_LISTED RECORDS_
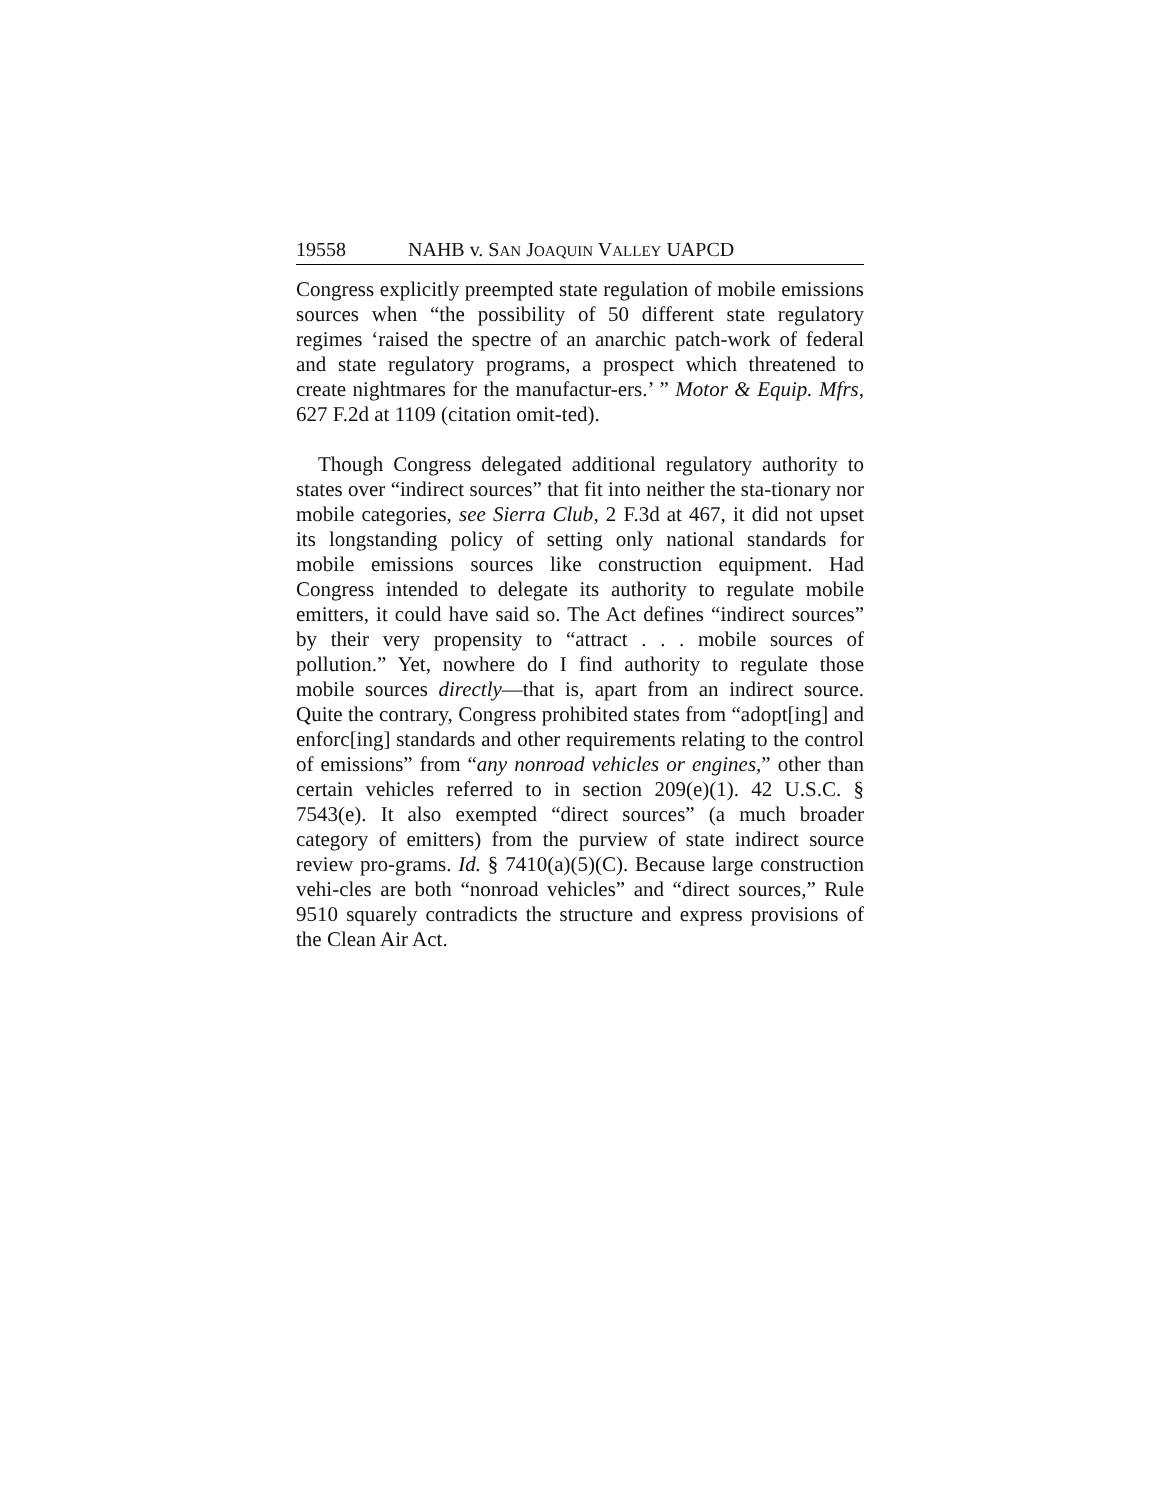19558 NAHB v. SAN JOAQUIN VALLEY UAPCD
Congress explicitly preempted state regulation of mobile emissions sources when “the possibility of 50 different state regulatory regimes ‘raised the spectre of an anarchic patch-work of federal and state regulatory programs, a prospect which threatened to create nightmares for the manufactur-ers.’ ” Motor & Equip. Mfrs, 627 F.2d at 1109 (citation omit-ted).
Though Congress delegated additional regulatory authority to states over “indirect sources” that fit into neither the sta-tionary nor mobile categories, see Sierra Club, 2 F.3d at 467, it did not upset its longstanding policy of setting only national standards for mobile emissions sources like construction equipment. Had Congress intended to delegate its authority to regulate mobile emitters, it could have said so. The Act defines “indirect sources” by their very propensity to “attract . . . mobile sources of pollution.” Yet, nowhere do I find authority to regulate those mobile sources directly—that is, apart from an indirect source. Quite the contrary, Congress prohibited states from “adopt[ing] and enforc[ing] standards and other requirements relating to the control of emissions” from “any nonroad vehicles or engines,” other than certain vehicles referred to in section 209(e)(1). 42 U.S.C. § 7543(e). It also exempted “direct sources” (a much broader category of emitters) from the purview of state indirect source review pro-grams. Id. § 7410(a)(5)(C). Because large construction vehi-cles are both “nonroad vehicles” and “direct sources,” Rule 9510 squarely contradicts the structure and express provisions of the Clean Air Act.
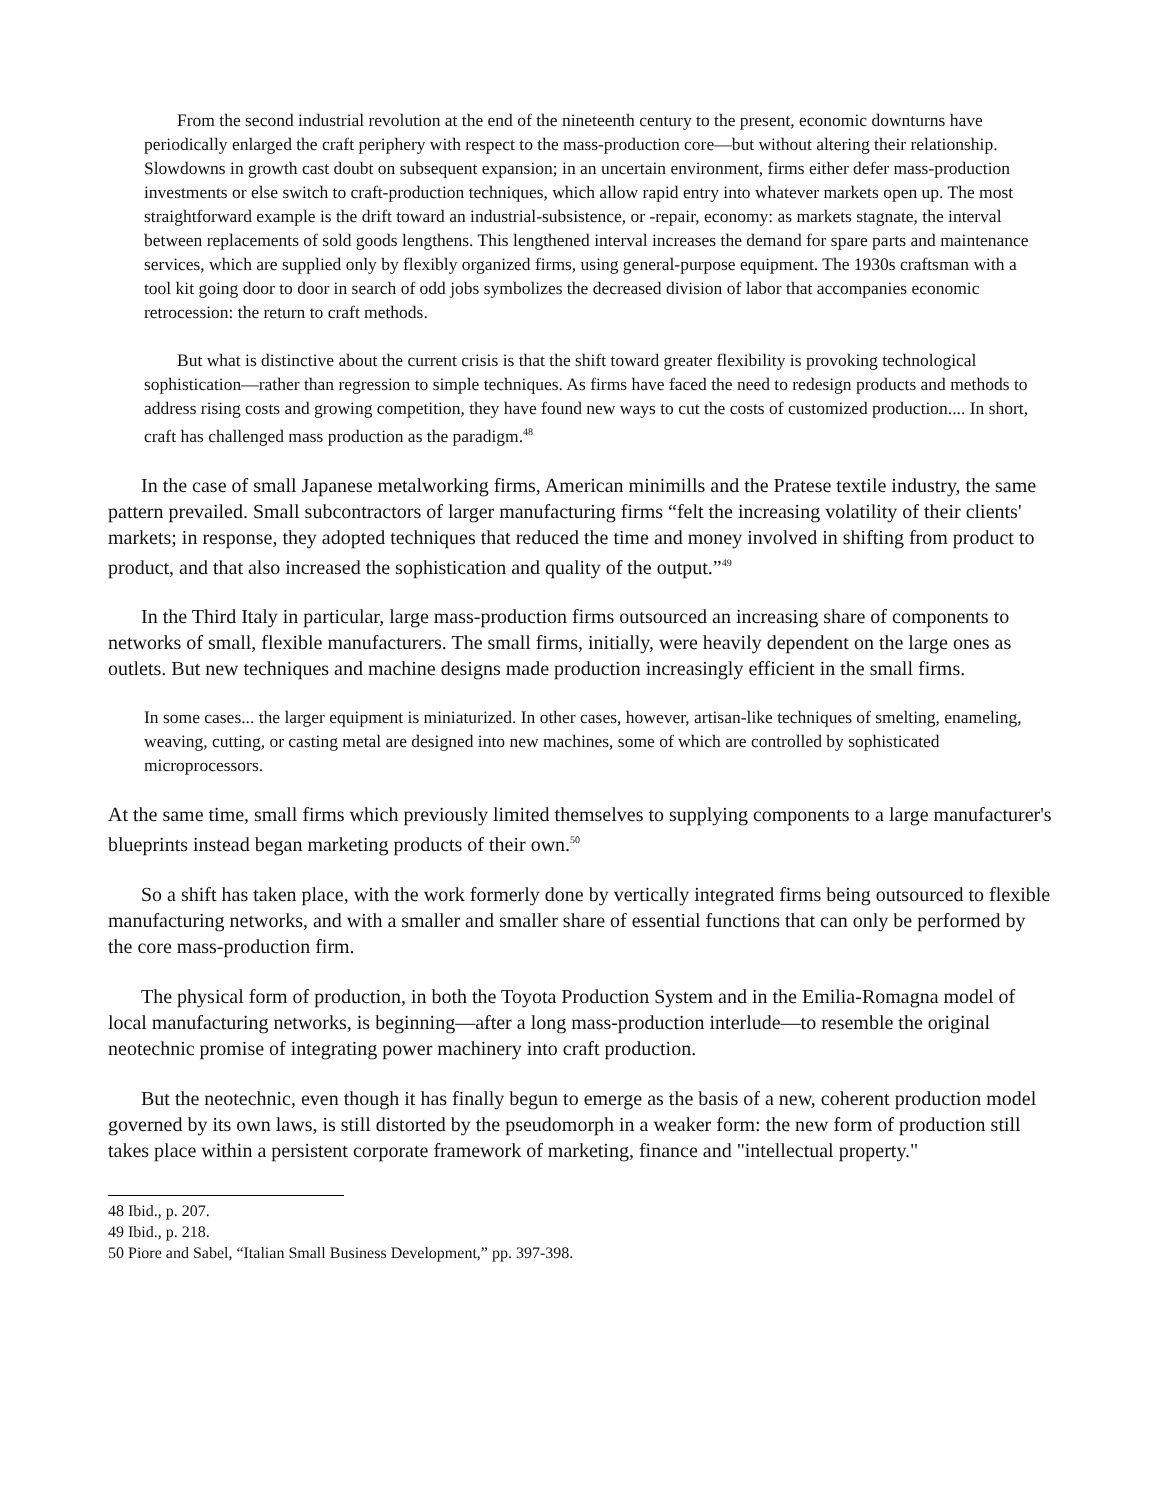From the second industrial revolution at the end of the nineteenth century to the present, economic downturns have periodically enlarged the craft periphery with respect to the mass-production core—but without altering their relationship. Slowdowns in growth cast doubt on subsequent expansion; in an uncertain environment, firms either defer mass-production investments or else switch to craft-production techniques, which allow rapid entry into whatever markets open up. The most straightforward example is the drift toward an industrial-subsistence, or -repair, economy: as markets stagnate, the interval between replacements of sold goods lengthens. This lengthened interval increases the demand for spare parts and maintenance services, which are supplied only by flexibly organized firms, using general-purpose equipment. The 1930s craftsman with a tool kit going door to door in search of odd jobs symbolizes the decreased division of labor that accompanies economic retrocession: the return to craft methods.
But what is distinctive about the current crisis is that the shift toward greater flexibility is provoking technological sophistication—rather than regression to simple techniques. As firms have faced the need to redesign products and methods to address rising costs and growing competition, they have found new ways to cut the costs of customized production.... In short, craft has challenged mass production as the paradigm.<sup>48</sup>
In the case of small Japanese metalworking firms, American minimills and the Pratese textile industry, the same pattern prevailed. Small subcontractors of larger manufacturing firms “felt the increasing volatility of their clients' markets; in response, they adopted techniques that reduced the time and money involved in shifting from product to product, and that also increased the sophistication and quality of the output.”<sup>49</sup>
In the Third Italy in particular, large mass-production firms outsourced an increasing share of components to networks of small, flexible manufacturers. The small firms, initially, were heavily dependent on the large ones as outlets. But new techniques and machine designs made production increasingly efficient in the small firms.
In some cases... the larger equipment is miniaturized. In other cases, however, artisan-like techniques of smelting, enameling, weaving, cutting, or casting metal are designed into new machines, some of which are controlled by sophisticated microprocessors.
At the same time, small firms which previously limited themselves to supplying components to a large manufacturer's blueprints instead began marketing products of their own.<sup>50</sup>
So a shift has taken place, with the work formerly done by vertically integrated firms being outsourced to flexible manufacturing networks, and with a smaller and smaller share of essential functions that can only be performed by the core mass-production firm.
The physical form of production, in both the Toyota Production System and in the Emilia-Romagna model of local manufacturing networks, is beginning—after a long mass-production interlude—to resemble the original neotechnic promise of integrating power machinery into craft production.
But the neotechnic, even though it has finally begun to emerge as the basis of a new, coherent production model governed by its own laws, is still distorted by the pseudomorph in a weaker form: the new form of production still takes place within a persistent corporate framework of marketing, finance and "intellectual property."
48 Ibid., p. 207.
49 Ibid., p. 218.
50 Piore and Sabel, “Italian Small Business Development,” pp. 397-398.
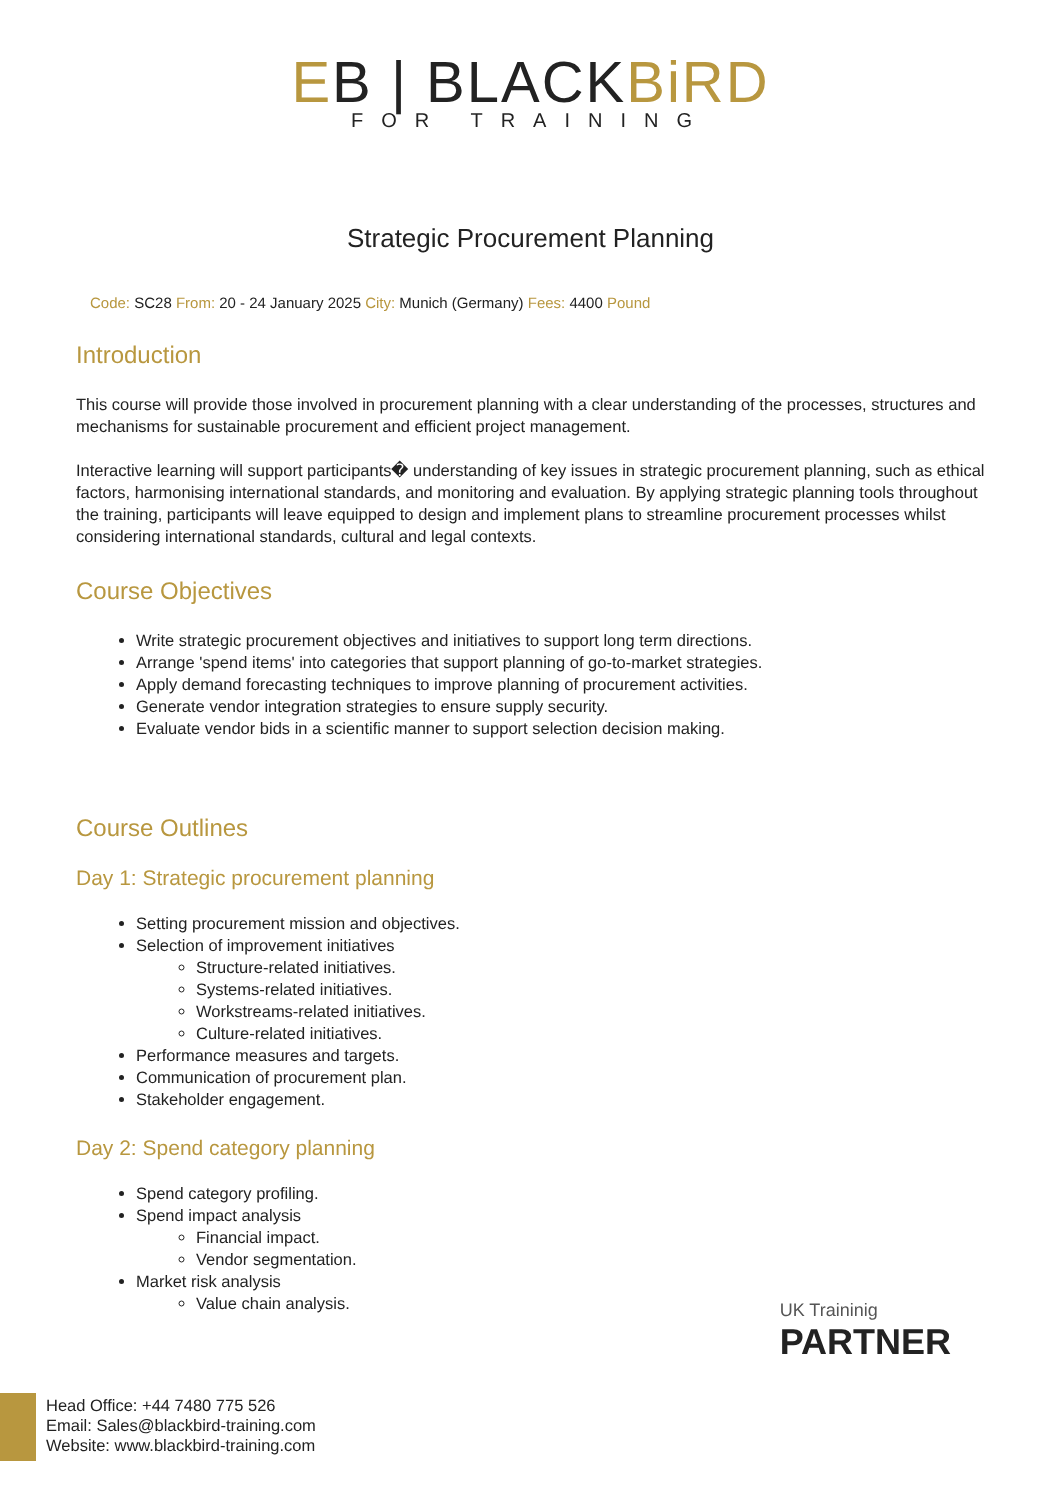EB | BLACK BiRD
FOR TRAINING
Strategic Procurement Planning
Code: SC28 From: 20 - 24 January 2025 City: Munich (Germany) Fees: 4400 Pound
Introduction
This course will provide those involved in procurement planning with a clear understanding of the processes, structures and mechanisms for sustainable procurement and efficient project management.
Interactive learning will support participants� understanding of key issues in strategic procurement planning, such as ethical factors, harmonising international standards, and monitoring and evaluation. By applying strategic planning tools throughout the training, participants will leave equipped to design and implement plans to streamline procurement processes whilst considering international standards, cultural and legal contexts.
Course Objectives
Write strategic procurement objectives and initiatives to support long term directions.
Arrange 'spend items' into categories that support planning of go-to-market strategies.
Apply demand forecasting techniques to improve planning of procurement activities.
Generate vendor integration strategies to ensure supply security.
Evaluate vendor bids in a scientific manner to support selection decision making.
Course Outlines
Day 1: Strategic procurement planning
Setting procurement mission and objectives.
Selection of improvement initiatives
Structure-related initiatives.
Systems-related initiatives.
Workstreams-related initiatives.
Culture-related initiatives.
Performance measures and targets.
Communication of procurement plan.
Stakeholder engagement.
Day 2: Spend category planning
Spend category profiling.
Spend impact analysis
Financial impact.
Vendor segmentation.
Market risk analysis
Value chain analysis.
UK Traininig
PARTNER
Head Office: +44 7480 775 526
Email: Sales@blackbird-training.com
Website: www.blackbird-training.com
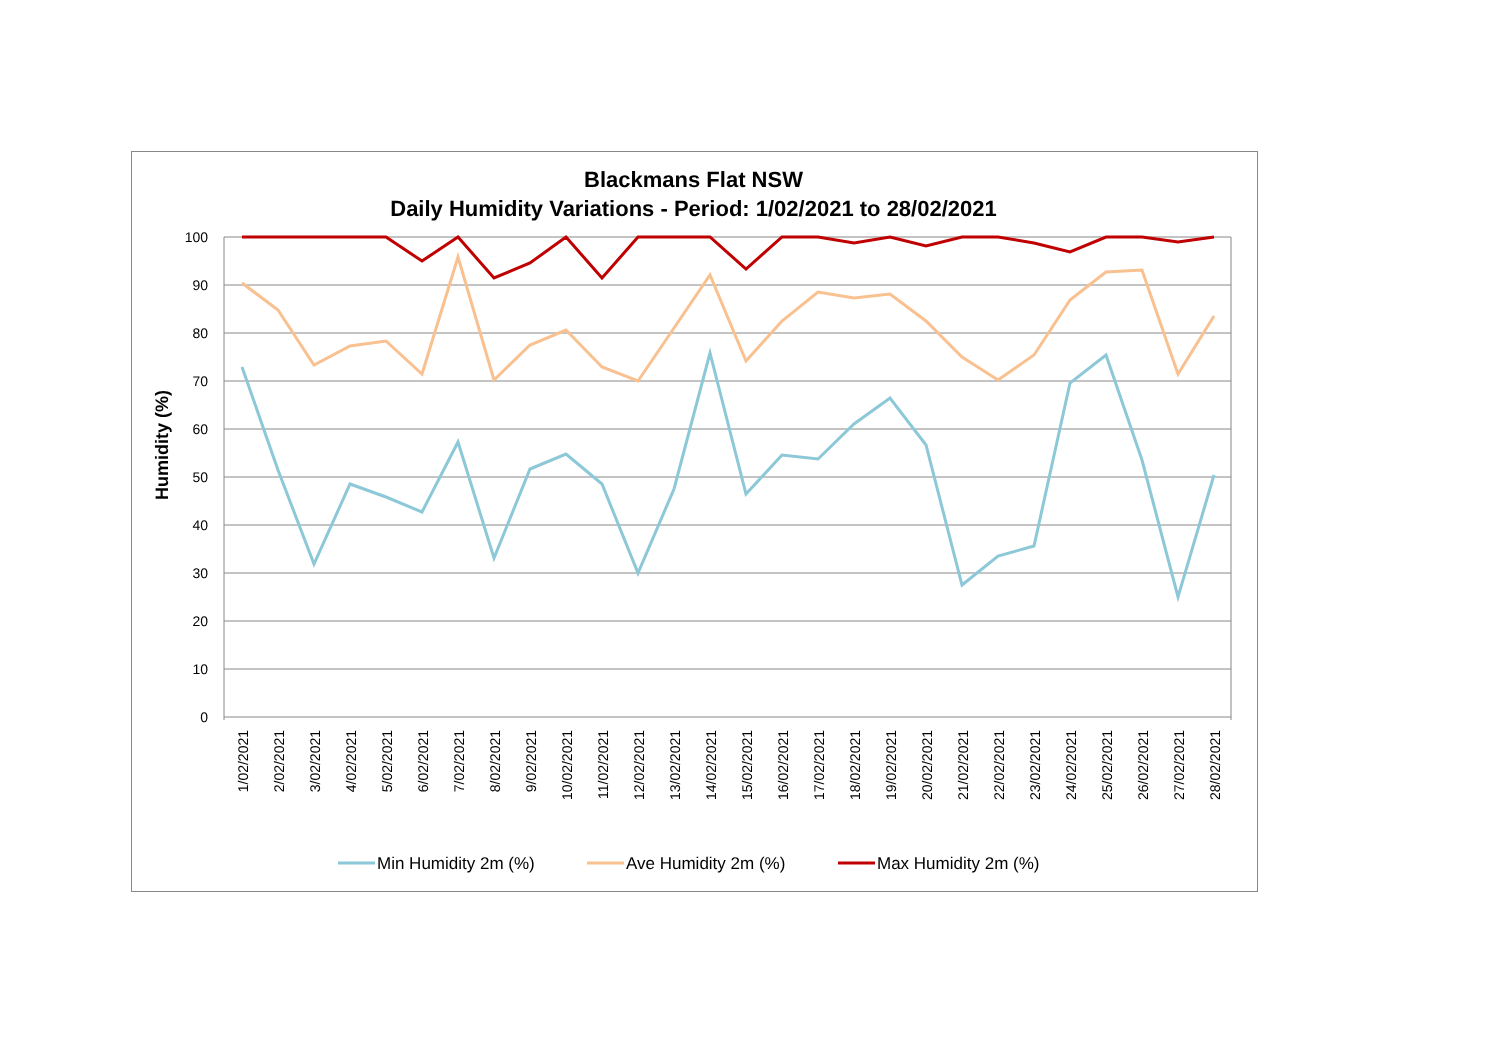Blackmans Flat NSW
Daily Humidity Variations - Period: 1/02/2021 to 28/02/2021
100
90
80
70
60
50
40
30
20
10
0
Humidity (%)
1/02/2021
2/02/2021
3/02/2021
4/02/2021
5/02/2021
6/02/2021
7/02/2021
8/02/2021
9/02/2021
10/02/2021
11/02/2021
12/02/2021
13/02/2021
14/02/2021
15/02/2021
16/02/2021
17/02/2021
18/02/2021
19/02/2021
20/02/2021
21/02/2021
22/02/2021
23/02/2021
24/02/2021
25/02/2021
26/02/2021
27/02/2021
28/02/2021
Min Humidity 2m (%)
Ave Humidity 2m (%)
Max Humidity 2m (%)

_TASK_
The listing above should be returned word for word, with pictures omitted.

_ANSWER TO THIS TASK_
19558 NAHB v. SAN JOAQUIN VALLEY UAPCD
Congress explicitly preempted state regulation of mobile emissions sources when “the possibility of 50 different state regulatory regimes ‘raised the spectre of an anarchic patch-work of federal and state regulatory programs, a prospect which threatened to create nightmares for the manufactur-ers.’ ” Motor & Equip. Mfrs, 627 F.2d at 1109 (citation omit-ted).
Though Congress delegated additional regulatory authority to states over “indirect sources” that fit into neither the sta-tionary nor mobile categories, see Sierra Club, 2 F.3d at 467, it did not upset its longstanding policy of setting only national standards for mobile emissions sources like construction equipment. Had Congress intended to delegate its authority to regulate mobile emitters, it could have said so. The Act defines “indirect sources” by their very propensity to “attract . . . mobile sources of pollution.” Yet, nowhere do I find authority to regulate those mobile sources directly—that is, apart from an indirect source. Quite the contrary, Congress prohibited states from “adopt[ing] and enforc[ing] standards and other requirements relating to the control of emissions” from “any nonroad vehicles or engines,” other than certain vehicles referred to in section 209(e)(1). 42 U.S.C. § 7543(e). It also exempted “direct sources” (a much broader category of emitters) from the purview of state indirect source review pro-grams. Id. § 7410(a)(5)(C). Because large construction vehi-cles are both “nonroad vehicles” and “direct sources,” Rule 9510 squarely contradicts the structure and express provisions of the Clean Air Act.
From the second industrial revolution at the end of the nineteenth century to the present, economic downturns have periodically enlarged the craft periphery with respect to the mass-production core—but without altering their relationship. Slowdowns in growth cast doubt on subsequent expansion; in an uncertain environment, firms either defer mass-production investments or else switch to craft-production techniques, which allow rapid entry into whatever markets open up. The most straightforward example is the drift toward an industrial-subsistence, or -repair, economy: as markets stagnate, the interval between replacements of sold goods lengthens. This lengthened interval increases the demand for spare parts and maintenance services, which are supplied only by flexibly organized firms, using general-purpose equipment. The 1930s craftsman with a tool kit going door to door in search of odd jobs symbolizes the decreased division of labor that accompanies economic retrocession: the return to craft methods.
But what is distinctive about the current crisis is that the shift toward greater flexibility is provoking technological sophistication—rather than regression to simple techniques. As firms have faced the need to redesign products and methods to address rising costs and growing competition, they have found new ways to cut the costs of customized production.... In short, craft has challenged mass production as the paradigm.<sup>48</sup>
In the case of small Japanese metalworking firms, American minimills and the Pratese textile industry, the same pattern prevailed. Small subcontractors of larger manufacturing firms “felt the increasing volatility of their clients' markets; in response, they adopted techniques that reduced the time and money involved in shifting from product to product, and that also increased the sophistication and quality of the output.”<sup>49</sup>
In the Third Italy in particular, large mass-production firms outsourced an increasing share of components to networks of small, flexible manufacturers. The small firms, initially, were heavily dependent on the large ones as outlets. But new techniques and machine designs made production increasingly efficient in the small firms.
In some cases... the larger equipment is miniaturized. In other cases, however, artisan-like techniques of smelting, enameling, weaving, cutting, or casting metal are designed into new machines, some of which are controlled by sophisticated microprocessors.
At the same time, small firms which previously limited themselves to supplying components to a large manufacturer's blueprints instead began marketing products of their own.<sup>50</sup>
So a shift has taken place, with the work formerly done by vertically integrated firms being outsourced to flexible manufacturing networks, and with a smaller and smaller share of essential functions that can only be performed by the core mass-production firm.
The physical form of production, in both the Toyota Production System and in the Emilia-Romagna model of local manufacturing networks, is beginning—after a long mass-production interlude—to resemble the original neotechnic promise of integrating power machinery into craft production.
But the neotechnic, even though it has finally begun to emerge as the basis of a new, coherent production model governed by its own laws, is still distorted by the pseudomorph in a weaker form: the new form of production still takes place within a persistent corporate framework of marketing, finance and "intellectual property."
48 Ibid., p. 207.
49 Ibid., p. 218.
50 Piore and Sabel, “Italian Small Business Development,” pp. 397-398.
EB | BLACK BiRD
FOR TRAINING
Strategic Procurement Planning
Code: SC28 From: 20 - 24 January 2025 City: Munich (Germany) Fees: 4400 Pound
Introduction
This course will provide those involved in procurement planning with a clear understanding of the processes, structures and mechanisms for sustainable procurement and efficient project management.
Interactive learning will support participants� understanding of key issues in strategic procurement planning, such as ethical factors, harmonising international standards, and monitoring and evaluation. By applying strategic planning tools throughout the training, participants will leave equipped to design and implement plans to streamline procurement processes whilst considering international standards, cultural and legal contexts.
Course Objectives
Write strategic procurement objectives and initiatives to support long term directions.
Arrange 'spend items' into categories that support planning of go-to-market strategies.
Apply demand forecasting techniques to improve planning of procurement activities.
Generate vendor integration strategies to ensure supply security.
Evaluate vendor bids in a scientific manner to support selection decision making.
Course Outlines
Day 1: Strategic procurement planning
Setting procurement mission and objectives.
Selection of improvement initiatives
Structure-related initiatives.
Systems-related initiatives.
Workstreams-related initiatives.
Culture-related initiatives.
Performance measures and targets.
Communication of procurement plan.
Stakeholder engagement.
Day 2: Spend category planning
Spend category profiling.
Spend impact analysis
Financial impact.
Vendor segmentation.
Market risk analysis
Value chain analysis.
UK Traininig
PARTNER
Head Office: +44 7480 775 526
Email: Sales@blackbird-training.com
Website: www.blackbird-training.com
Blackmans Flat NSW
Daily Humidity Variations - Period: 1/02/2021 to 28/02/2021
100
90
80
70
60
50
40
30
20
10
0
Humidity (%)
1/02/2021
2/02/2021
3/02/2021
4/02/2021
5/02/2021
6/02/2021
7/02/2021
8/02/2021
9/02/2021
10/02/2021
11/02/2021
12/02/2021
13/02/2021
14/02/2021
15/02/2021
16/02/2021
17/02/2021
18/02/2021
19/02/2021
20/02/2021
21/02/2021
22/02/2021
23/02/2021
24/02/2021
25/02/2021
26/02/2021
27/02/2021
28/02/2021
Min Humidity 2m (%)
Ave Humidity 2m (%)
Max Humidity 2m (%)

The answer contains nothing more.